### TO DO:
Swap each "National Geographic" in the listing below for "NatGeo", and reproduce the text with nothing else changed. Leave out the picture markers.

────────────────────

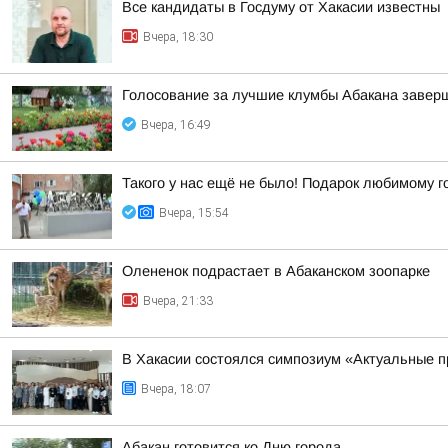
Все кандидаты в Госдуму от Хакасии известны
Вчера, 18:30
Голосование за лучшие клумбы Абакана заверш
Вчера, 16:49
Такого у нас ещё не было! Подарок любимому г
Вчера, 15:54
Олененок подрастает в Абаканском зоопарке
Вчера, 21:33
В Хакасии состоялся симпозиум «Актуальные п
Вчера, 18:07
Абакан готовится ко Дню города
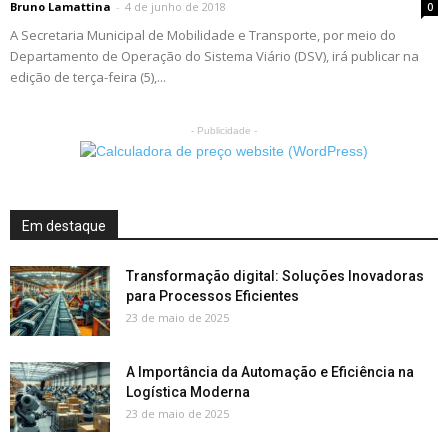
Bruno Lamattina
-
4 de junho de 2018
0
A Secretaria Municipal de Mobilidade e Transporte, por meio do
Departamento de Operação do Sistema Viário (DSV), irá publicar na
edição de terça-feira (5),...
- Publicidade -
Em destaque
Transformação digital: Soluções Inovadoras
para Processos Eficientes
23 de maio de 2025
A Importância da Automação e Eficiência na
Logística Moderna
23 de maio de 2025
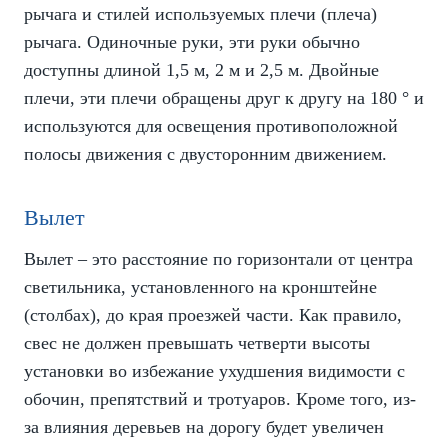
рычага и стилей используемых плечи (плеча)
рычага. Одиночные руки, эти руки обычно
доступны длиной 1,5 м, 2 м и 2,5 м. Двойные
плечи, эти плечи обращены друг к другу на 180 ° и
используются для освещения противоположной
полосы движения с двусторонним движением.
Вылет
Вылет – это расстояние по горизонтали от центра
светильника, установленного на кронштейне
(столбах), до края проезжей части. Как правило,
свес не должен превышать четверти высоты
установки во избежание ухудшения видимости с
обочин, препятствий и тротуаров. Кроме того, из-
за влияния деревьев на дорогу будет увеличен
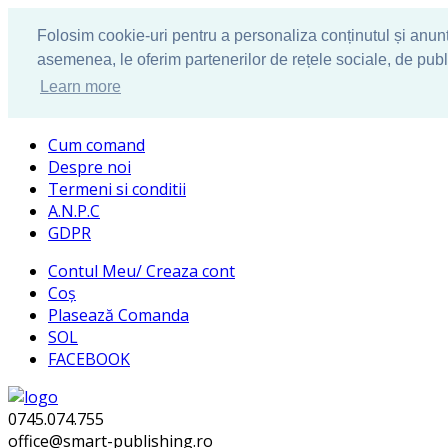
Folosim cookie-uri pentru a personaliza conținutul și anunțur
asemenea, le oferim partenerilor de rețele sociale, de publici
Learn more
Cum comand
Despre noi
Termeni si conditii
A.N.P.C
GDPR
Contul Meu/ Creaza cont
Coș
Plasează Comanda
SOL
FACEBOOK
0745.074.755
office@smart-publishing.ro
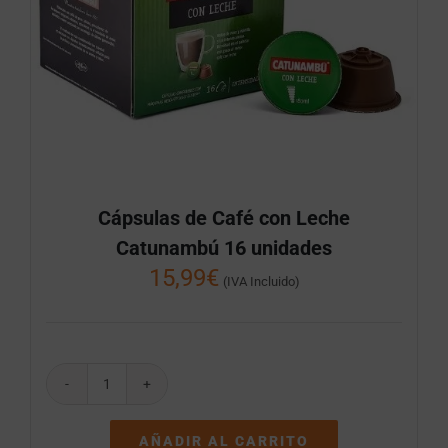
Cápsulas de Café con Leche
Catunambú 16 unidades
15,99
€
(IVA Incluido)
Cápsulas
de
Café
AÑADIR AL CARRITO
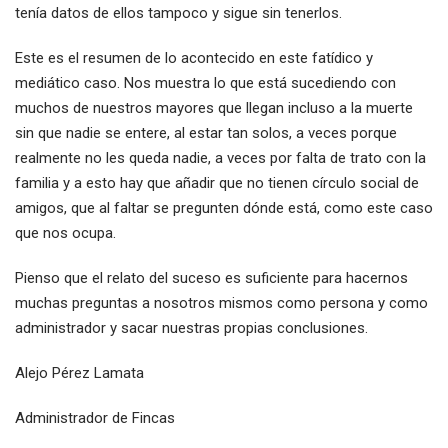
tenía datos de ellos tampoco y sigue sin tenerlos.
Este es el resumen de lo acontecido en este fatídico y
mediático caso. Nos muestra lo que está sucediendo con
muchos de nuestros mayores que llegan incluso a la muerte
sin que nadie se entere, al estar tan solos, a veces porque
realmente no les queda nadie, a veces por falta de trato con la
familia y a esto hay que añadir que no tienen círculo social de
amigos, que al faltar se pregunten dónde está, como este caso
que nos ocupa.
Pienso que el relato del suceso es suficiente para hacernos
muchas preguntas a nosotros mismos como persona y como
administrador y sacar nuestras propias conclusiones.
Alejo Pérez Lamata
Administrador de Fincas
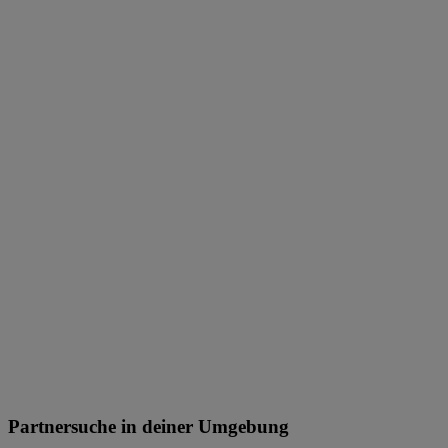
Partnersuche in deiner Umgebung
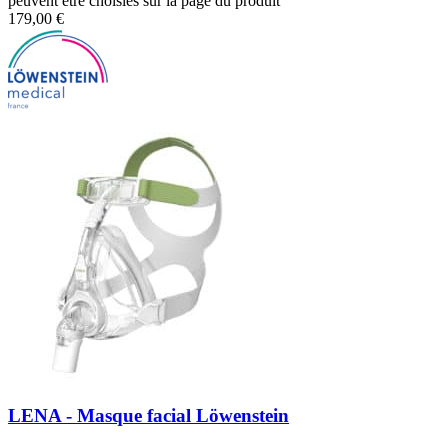
peuvent être choisies sur la page du produit
179,00
€
LENA - Masque facial Löwenstein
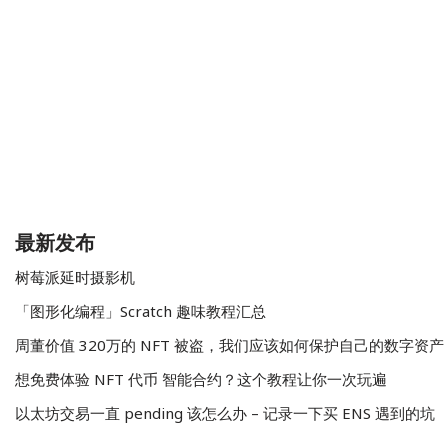
最新发布
树莓派延时摄影机
「图形化编程」Scratch 趣味教程汇总
周董价值 320万的 NFT 被盗，我们应该如何保护自己的数字资产
想免费体验 NFT 代币 智能合约？这个教程让你一次玩遍
以太坊交易一直 pending 该怎么办 – 记录一下买 ENS 遇到的坑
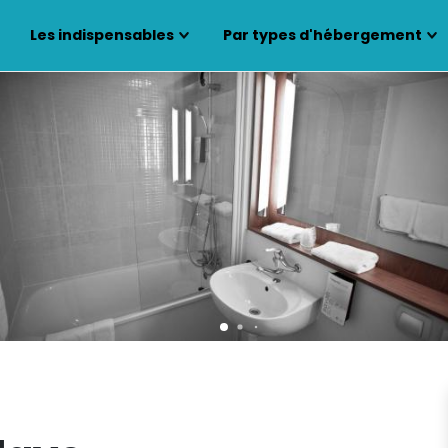
Les indispensables
Par types d'hébergement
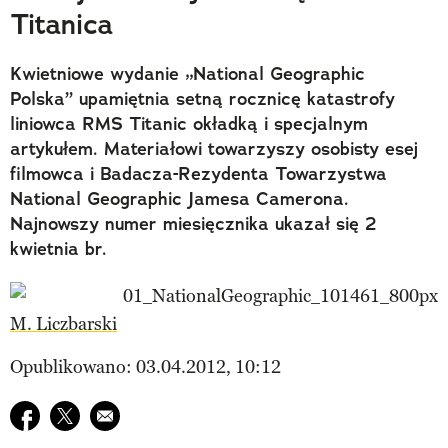
Titanica
Kwietniowe wydanie „National Geographic
Polska” upamiętnia setną rocznicę katastrofy
liniowca RMS Titanic okładką i specjalnym
artykułem. Materiałowi towarzyszy osobisty esej
filmowca i Badacza-Rezydenta Towarzystwa
National Geographic Jamesa Camerona.
Najnowszy numer miesięcznika ukazał się 2
kwietnia br.
M. Liczbarski
Opublikowano: 03.04.2012, 10:12
Udostępnij na facebook
Udostępnij na twitter
E-mail do przyjaciela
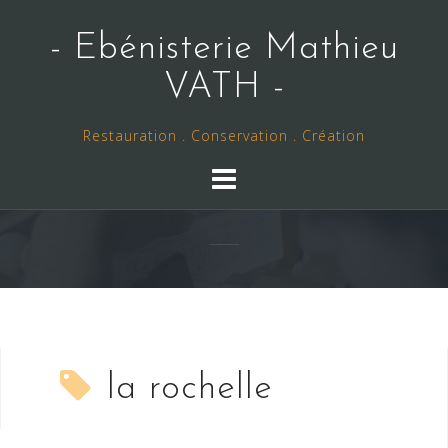
Skip
to
- Ebénisterie Mathieu
content
VATH -
Restauration . Conservation . Création
la rochelle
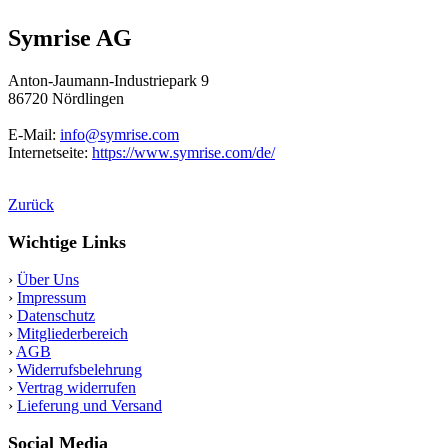
Symrise AG
Anton-Jaumann-Industriepark 9
86720 Nördlingen
E-Mail:
info@symrise.com
Internetseite:
https://www.symrise.com/de/
Zurück
Wichtige Links
›
Über Uns
›
Impressum
›
Datenschutz
›
Mitgliederbereich
›
AGB
›
Widerrufsbelehrung
›
Vertrag widerrufen
›
Lieferung und Versand
Social Media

────────────────────

### ANSWER SPACE:
Все кандидаты в Госдуму от Хакасии известны
Вчера, 18:30
Голосование за лучшие клумбы Абакана заверш
Вчера, 16:49
Такого у нас ещё не было! Подарок любимому г
Вчера, 15:54
Олененок подрастает в Абаканском зоопарке
Вчера, 21:33
В Хакасии состоялся симпозиум «Актуальные п
Вчера, 18:07
Абакан готовится ко Дню города
Bruno Lamattina
-
4 de junho de 2018
0
A Secretaria Municipal de Mobilidade e Transporte, por meio do
Departamento de Operação do Sistema Viário (DSV), irá publicar na
edição de terça-feira (5),...
- Publicidade -
Em destaque
Transformação digital: Soluções Inovadoras
para Processos Eficientes
23 de maio de 2025
A Importância da Automação e Eficiência na
Logística Moderna
23 de maio de 2025
рычага и стилей используемых плечи (плеча)
рычага. Одиночные руки, эти руки обычно
доступны длиной 1,5 м, 2 м и 2,5 м. Двойные
плечи, эти плечи обращены друг к другу на 180 ° и
используются для освещения противоположной
полосы движения с двусторонним движением.
Вылет
Вылет – это расстояние по горизонтали от центра
светильника, установленного на кронштейне
(столбах), до края проезжей части. Как правило,
свес не должен превышать четверти высоты
установки во избежание ухудшения видимости с
обочин, препятствий и тротуаров. Кроме того, из-
за влияния деревьев на дорогу будет увеличен
Folosim cookie-uri pentru a personaliza conținutul și anunțur
asemenea, le oferim partenerilor de rețele sociale, de publici
Learn more
Cum comand
Despre noi
Termeni si conditii
A.N.P.C
GDPR
Contul Meu/ Creaza cont
Coș
Plasează Comanda
SOL
FACEBOOK
0745.074.755
office@smart-publishing.ro
Cápsulas de Café con Leche
Catunambú 16 unidades
15,99
€
(IVA Incluido)
Cápsulas
de
Café
AÑADIR AL CARRITO
tenía datos de ellos tampoco y sigue sin tenerlos.
Este es el resumen de lo acontecido en este fatídico y
mediático caso. Nos muestra lo que está sucediendo con
muchos de nuestros mayores que llegan incluso a la muerte
sin que nadie se entere, al estar tan solos, a veces porque
realmente no les queda nadie, a veces por falta de trato con la
familia y a esto hay que añadir que no tienen círculo social de
amigos, que al faltar se pregunten dónde está, como este caso
que nos ocupa.
Pienso que el relato del suceso es suficiente para hacernos
muchas preguntas a nosotros mismos como persona y como
administrador y sacar nuestras propias conclusiones.
Alejo Pérez Lamata
Administrador de Fincas
Partnersuche in deiner Umgebung
peuvent être choisies sur la page du produit
179,00
€
LENA - Masque facial Löwenstein
最新发布
树莓派延时摄影机
「图形化编程」Scratch 趣味教程汇总
周董价值 320万的 NFT 被盗，我们应该如何保护自己的数字资产
想免费体验 NFT 代币 智能合约？这个教程让你一次玩遍
以太坊交易一直 pending 该怎么办 – 记录一下买 ENS 遇到的坑
Les indispensables
Par types d'hébergement
Titanica
Kwietniowe wydanie „NatGeo
Polska” upamiętnia setną rocznicę katastrofy
liniowca RMS Titanic okładką i specjalnym
artykułem. Materiałowi towarzyszy osobisty esej
filmowca i Badacza-Rezydenta Towarzystwa
NatGeo Jamesa Camerona.
Najnowszy numer miesięcznika ukazał się 2
kwietnia br.
M. Liczbarski
Opublikowano: 03.04.2012, 10:12
Udostępnij na facebook
Udostępnij na twitter
E-mail do przyjaciela
Skip
to
- Ebénisterie Mathieu
content
VATH -
Restauration . Conservation . Création
la rochelle
Symrise AG
Anton-Jaumann-Industriepark 9
86720 Nördlingen
E-Mail:
info@symrise.com
Internetseite:
https://www.symrise.com/de/
Zurück
Wichtige Links
›
Über Uns
›
Impressum
›
Datenschutz
›
Mitgliederbereich
›
AGB
›
Widerrufsbelehrung
›
Vertrag widerrufen
›
Lieferung und Versand
Social Media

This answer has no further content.